JOB
Without the images, output every record exactly as it appears.

-- RECORDS FOR PROCESSING follows --

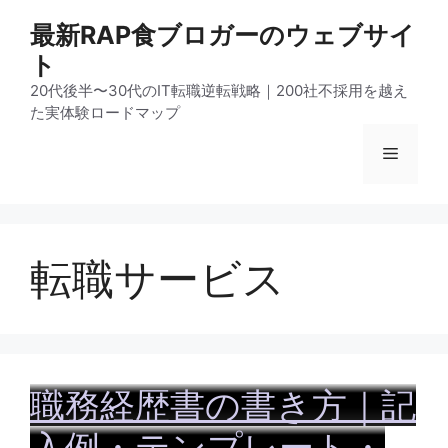
コ
最新RAP食ブロガーのウェブサイ
ン
ト
テ
ン
20代後半〜30代のIT転職逆転戦略｜200社不採用を越え
ツ
た実体験ロードマップ
へ
メ
ス
キ
ッ
ニ
プ
転職サービス
ュ
ー
職務経歴書の書き方｜記
入例・テンプレート・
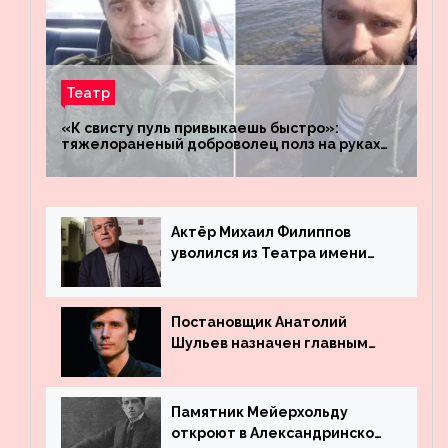
Театр
«К свисту пуль привыкаешь быстро»:
тяжелораненый доброволец полз на руках
четыре километра через заминированное
поле
Актёр Михаил Филиппов
уволился из Театра имени
Маяковского
Постановщик Анатолий
Шульев назначен главным
режиссёром Театра имени
Вахтангова
Памятник Мейерхольду
откроют в Александринском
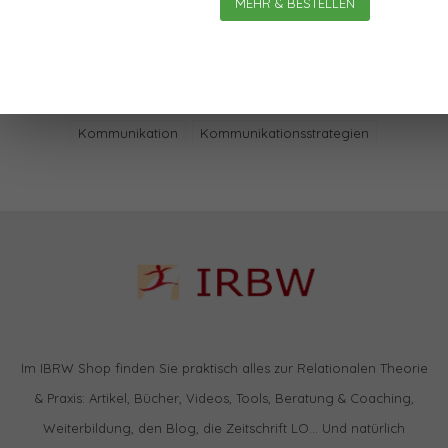
MEHR & BESTELLEN
Schlagworte
Kommunikation
Kommunikationsstrategien
Im IBRW Shop finden Sie praktisch alles zur Relationalen Theorie
& Praxis: Artikel, Bücher, Videos, Tools, Beratung & Coaching,
Weiterbildung, den Blog, die Zeitschrift LO… Und natürlich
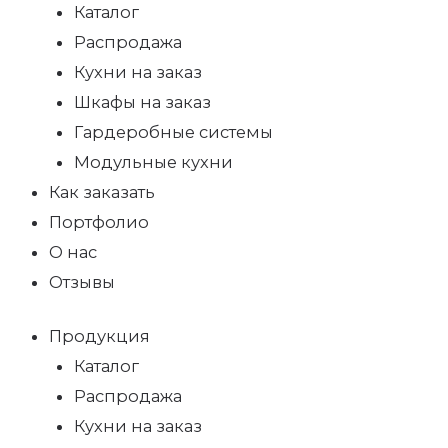
Каталог
Распродажа
Кухни на заказ
Шкафы на заказ
Гардеробные системы
Модульные кухни
Как заказать
Портфолио
О нас
Отзывы
Продукция
Каталог
Распродажа
Кухни на заказ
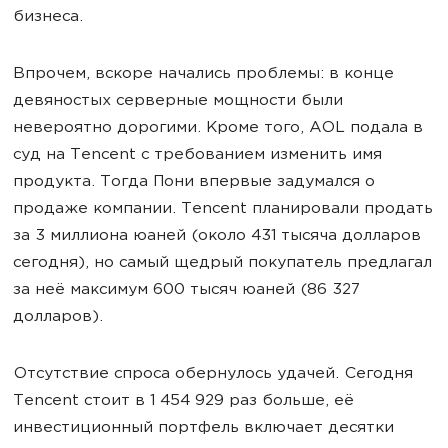
бизнеса.
Впрочем, вскоре начались проблемы: в конце
девяностых серверные мощности были
невероятно дорогими. Кроме того, AOL подала в
суд на Tencent с требованием изменить имя
продукта. Тогда Пони впервые задумался о
продаже компании. Tencent планировали продать
за 3 миллиона юаней (около 431 тысяча долларов
сегодня), но самый щедрый покупатель предлагал
за неё максимум 600 тысяч юаней (86 327
долларов).
Отсутствие спроса обернулось удачей. Сегодня
Tencent стоит в 1 454 929 раз больше, её
инвестиционный портфель включает десятки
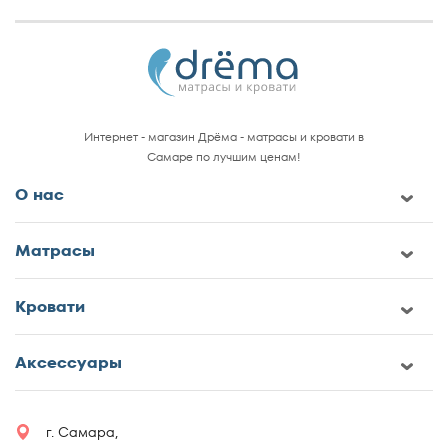
Интернет - магазин Дрёма - матрасы и кровати в
Самаре по лучшим ценам!
О нас
Матрасы
Кровати
Аксессуары
г. Самара,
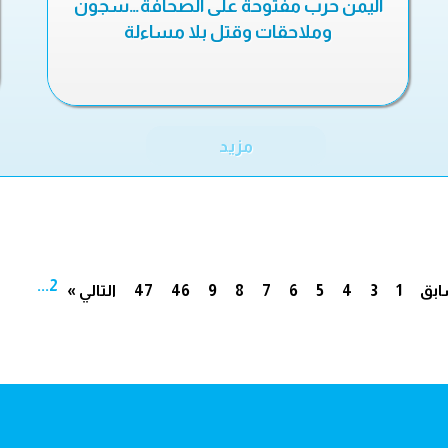
اليمن حرب مفتوحة على الصحافة…سجون
وملاحقات وقتل بلا مساءلة
مزيد
...
2
ابق
1
3
4
5
6
7
8
9
46
47
التالي »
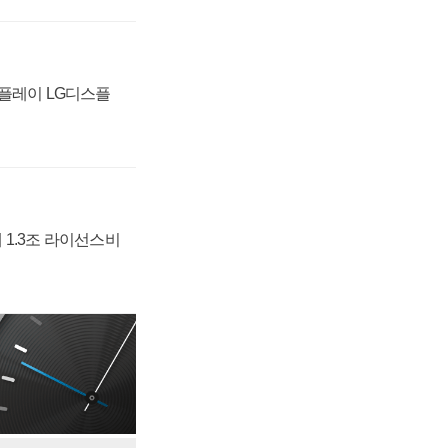
스플레이 LG디스플
 1.3조 라이선스비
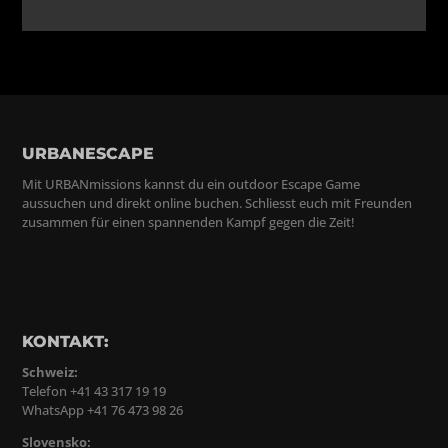
URBANESCAPE
Mit URBANmissions kannst du ein outdoor Escape Game
aussuchen und direkt online buchen. Schliesst euch mit Freunden
zusammen für einen spannenden Kampf gegen die Zeit!
KONTAKT:
Schweiz:
Telefon +41 43 317 19 19
WhatsApp +41 76 473 98 26
Slovensko:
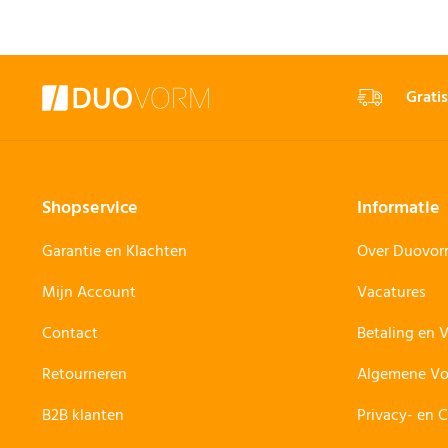
Gratis
Shopservice
Informatie
Garantie en Klachten
Over Duovo
Mijn Account
Vacatures
Contact
Betaling en 
Retourneren
Algemene V
B2B klanten
Privacy- en 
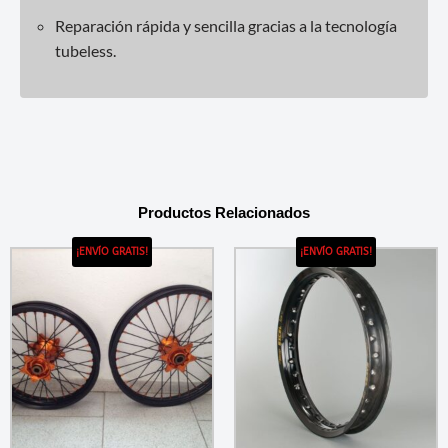
Reparación rápida y sencilla gracias a la tecnología
tubeless.
Productos Relacionados
¡ENVÍO GRATIS!
¡ENVÍO GRATIS!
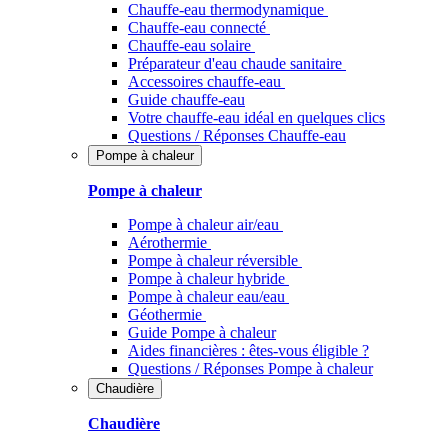
Chauffe-eau thermodynamique
Chauffe-eau connecté
Chauffe-eau solaire
Préparateur d'eau chaude sanitaire
Accessoires chauffe-eau
Guide chauffe-eau
Votre chauffe-eau idéal en quelques clics
Questions / Réponses Chauffe-eau
Pompe à chaleur
Pompe à chaleur
Pompe à chaleur air/eau
Aérothermie
Pompe à chaleur réversible
Pompe à chaleur hybride
Pompe à chaleur​ eau/eau
Géothermie
Guide Pompe à chaleur
Aides financières : êtes-vous éligible ?
Questions / Réponses Pompe à chaleur
Chaudière
Chaudière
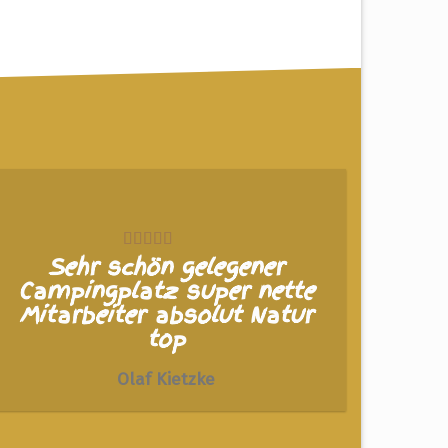
Sehr schön gelegener
Campingplatz super nette
Mitarbeiter absolut Natur
top
Olaf Kietzke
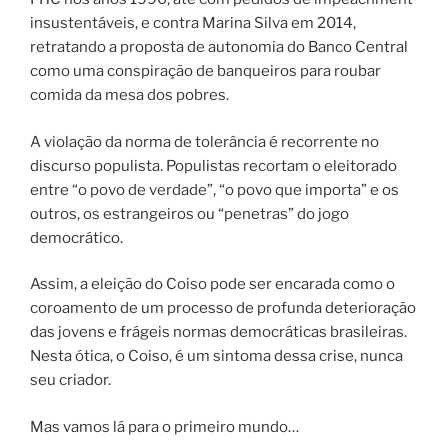
insustentáveis, e contra Marina Silva em 2014,
retratando a proposta de autonomia do Banco Central
como uma conspiração de banqueiros para roubar
comida da mesa dos pobres.
A violação da norma de tolerância é recorrente no
discurso populista. Populistas recortam o eleitorado
entre “o povo de verdade”, “o povo que importa” e os
outros, os estrangeiros ou “penetras” do jogo
democrático.
Assim, a eleição do Coiso pode ser encarada como o
coroamento de um processo de profunda deterioração
das jovens e frágeis normas democráticas brasileiras.
Nesta ótica, o Coiso, é um sintoma dessa crise, nunca
seu criador.
Mas vamos lá para o primeiro mundo…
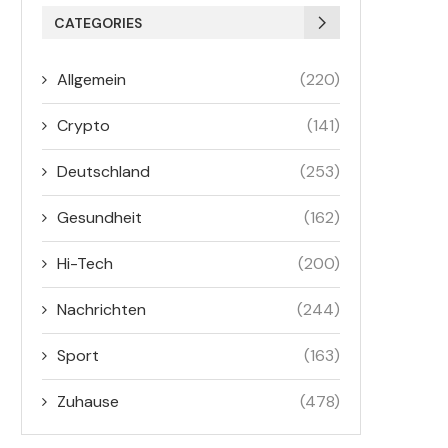
CATEGORIES
Allgemein
(220)
Crypto
(141)
Deutschland
(253)
Gesundheit
(162)
Hi-Tech
(200)
Nachrichten
(244)
Sport
(163)
Zuhause
(478)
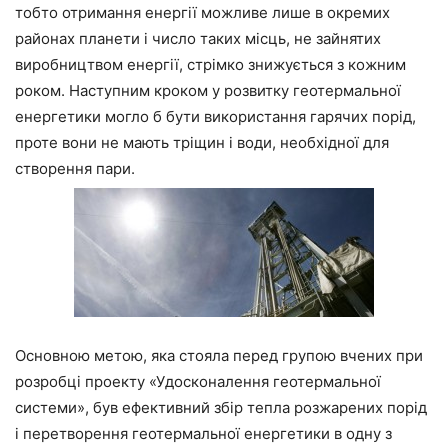
тобто отримання енергії можливе лише в окремих
районах планети і число таких місць, не зайнятих
виробництвом енергії, стрімко знижується з кожним
роком. Наступним кроком у розвитку геотермальної
енергетики могло б бути використання гарячих порід,
проте вони не мають тріщин і води, необхідної для
створення пари.
Основною метою, яка стояла перед групою вчених при
розробці проекту «Удосконалення геотермальної
системи», був ефективний збір тепла розжарених порід
і перетворення геотермальної енергетики в одну з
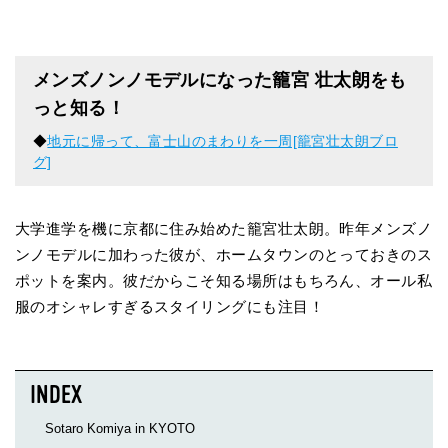
メンズノンノモデルになった籠宮 壮太朗をも
っと知る！
◆
地元に帰って、富士山のまわりを一周[籠宮壮太朗ブロ
グ]
大学進学を機に京都に住み始めた籠宮壮太朗。昨年メンズノ
ンノモデルに加わった彼が、ホームタウンのとっておきのス
ポットを案内。彼だからこそ知る場所はもちろん、オール私
服のオシャレすぎるスタイリングにも注目！
Sotaro Komiya in KYOTO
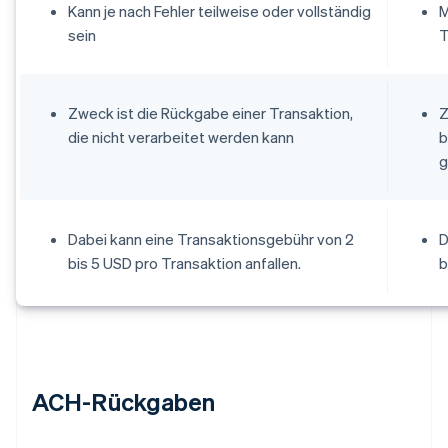
Kann je nach Fehler teilweise oder vollständig
M
sein
T
Zweck ist die Rückgabe einer Transaktion,
Z
die nicht verarbeitet werden kann
b
g
Dabei kann eine Transaktionsgebühr von 2
D
bis 5 USD pro Transaktion anfallen.
b
ACH-Rückgaben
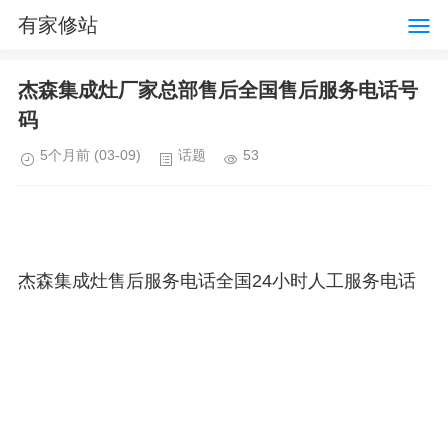
有家修站
杰森集成灶厂家总部售后全国售后服务电话号
码
5个月前
(03-09)
话题
53
杰森集成灶售后服务电话全国24小时人工服务电话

-- RECORDS FOR PROCESSING concluded --

ANSWER TO THE PROBLEM
コ
最新RAP食ブロガーのウェブサイ
ン
ト
テ
ン
20代後半〜30代のIT転職逆転戦略｜200社不採用を越え
ツ
た実体験ロードマップ
へ
メ
ス
キ
ッ
ニ
プ
転職サービス
ュ
ー
職務経歴書の書き方｜記
入例・テンプレート・
Театр
«К свисту пуль привыкаешь быстро»:
тяжелораненый доброволец полз на руках
четыре километра через заминированное
поле
Актёр Михаил Филиппов
уволился из Театра имени
Маяковского
Постановщик Анатолий
Шульев назначен главным
режиссёром Театра имени
Вахтангова
Памятник Мейерхольду
откроют в Александринском
MEHR & BESTELLEN
Schlagworte
Kommunikation
Kommunikationsstrategien
Im IBRW Shop finden Sie praktisch alles zur Relationalen Theorie
& Praxis: Artikel, Bücher, Videos, Tools, Beratung & Coaching,
Weiterbildung, den Blog, die Zeitschrift LO… Und natürlich
Каталог
Распродажа
Кухни на заказ
Шкафы на заказ
Гардеробные системы
Модульные кухни
Как заказать
Портфолио
О нас
Отзывы
Продукция
Каталог
Распродажа
Кухни на заказ
бизнеса.
Впрочем, вскоре начались проблемы: в конце
девяностых серверные мощности были
невероятно дорогими. Кроме того, AOL подала в
суд на Tencent с требованием изменить имя
продукта. Тогда Пони впервые задумался о
продаже компании. Tencent планировали продать
за 3 миллиона юаней (около 431 тысяча долларов
сегодня), но самый щедрый покупатель предлагал
за неё максимум 600 тысяч юаней (86 327
долларов).
Отсутствие спроса обернулось удачей. Сегодня
Tencent стоит в 1 454 929 раз больше, её
инвестиционный портфель включает десятки
Интернет - магазин Дрёма - матрасы и кровати в
Самаре по лучшим ценам!
О нас
Матрасы
Кровати
Аксессуары
г. Самара,
اليمن حرب مفتوحة على الصحافة…سجون
وملاحقات وقتل بلا مساءلة
مزيد
...
2
ابق
1
3
4
5
6
7
8
9
46
47
التالي »
스플레이 LG디스플
 1.3조 라이선스비
URBANESCAPE
Mit URBANmissions kannst du ein outdoor Escape Game
aussuchen und direkt online buchen. Schliesst euch mit Freunden
zusammen für einen spannenden Kampf gegen die Zeit!
KONTAKT:
Schweiz:
Telefon +41 43 317 19 19
WhatsApp +41 76 473 98 26
Slovensko:
Gratis
Shopservice
Informatie
Garantie en Klachten
Over Duovo
Mijn Account
Vacatures
Contact
Betaling en 
Retourneren
Algemene V
B2B klanten
Privacy- en 
Reparación rápida y sencilla gracias a la tecnología
tubeless.
Productos Relacionados
¡ENVÍO GRATIS!
¡ENVÍO GRATIS!
Chauffe-eau thermodynamique
Chauffe-eau connecté
Chauffe-eau solaire
Préparateur d'eau chaude sanitaire
Accessoires chauffe-eau
Guide chauffe-eau
Votre chauffe-eau idéal en quelques clics
Questions / Réponses Chauffe-eau
Pompe à chaleur
Pompe à chaleur
Pompe à chaleur air/eau
Aérothermie
Pompe à chaleur réversible
Pompe à chaleur hybride
Pompe à chaleur​ eau/eau
Géothermie
Guide Pompe à chaleur
Aides financières : êtes-vous éligible ?
Questions / Réponses Pompe à chaleur
Chaudière
Chaudière
Sehr schön gelegener
Campingplatz super nette
Mitarbeiter absolut Natur
top
Olaf Kietzke
insustentáveis, e contra Marina Silva em 2014,
retratando a proposta de autonomia do Banco Central
como uma conspiração de banqueiros para roubar
comida da mesa dos pobres.
A violação da norma de tolerância é recorrente no
discurso populista. Populistas recortam o eleitorado
entre “o povo de verdade”, “o povo que importa” e os
outros, os estrangeiros ou “penetras” do jogo
democrático.
Assim, a eleição do Coiso pode ser encarada como o
coroamento de um processo de profunda deterioração
das jovens e frágeis normas democráticas brasileiras.
Nesta ótica, o Coiso, é um sintoma dessa crise, nunca
seu criador.
Mas vamos lá para o primeiro mundo…
CATEGORIES
Allgemein
(220)
Crypto
(141)
Deutschland
(253)
Gesundheit
(162)
Hi-Tech
(200)
Nachrichten
(244)
Sport
(163)
Zuhause
(478)
тобто отримання енергії можливе лише в окремих
районах планети і число таких місць, не зайнятих
виробництвом енергії, стрімко знижується з кожним
роком. Наступним кроком у розвитку геотермальної
енергетики могло б бути використання гарячих порід,
проте вони не мають тріщин і води, необхідної для
створення пари.
Основною метою, яка стояла перед групою вчених при
розробці проекту «Удосконалення геотермальної
системи», був ефективний збір тепла розжарених порід
і перетворення геотермальної енергетики в одну з
メンズノンノモデルになった籠宮 壮太朗をも
っと知る！
◆
地元に帰って、富士山のまわりを一周[籠宮壮太朗ブロ
グ]
大学進学を機に京都に住み始めた籠宮壮太朗。昨年メンズノ
ンノモデルに加わった彼が、ホームタウンのとっておきのス
ポットを案内。彼だからこそ知る場所はもちろん、オール私
服のオシャレすぎるスタイリングにも注目！
Sotaro Komiya in KYOTO
Kann je nach Fehler teilweise oder vollständig
M
sein
T
Zweck ist die Rückgabe einer Transaktion,
Z
die nicht verarbeitet werden kann
b
g
Dabei kann eine Transaktionsgebühr von 2
D
bis 5 USD pro Transaktion anfallen.
b
ACH-Rückgaben
有家修站
杰森集成灶厂家总部售后全国售后服务电话号
码
5个月前
(03-09)
话题
53
杰森集成灶售后服务电话全国24小时人工服务电话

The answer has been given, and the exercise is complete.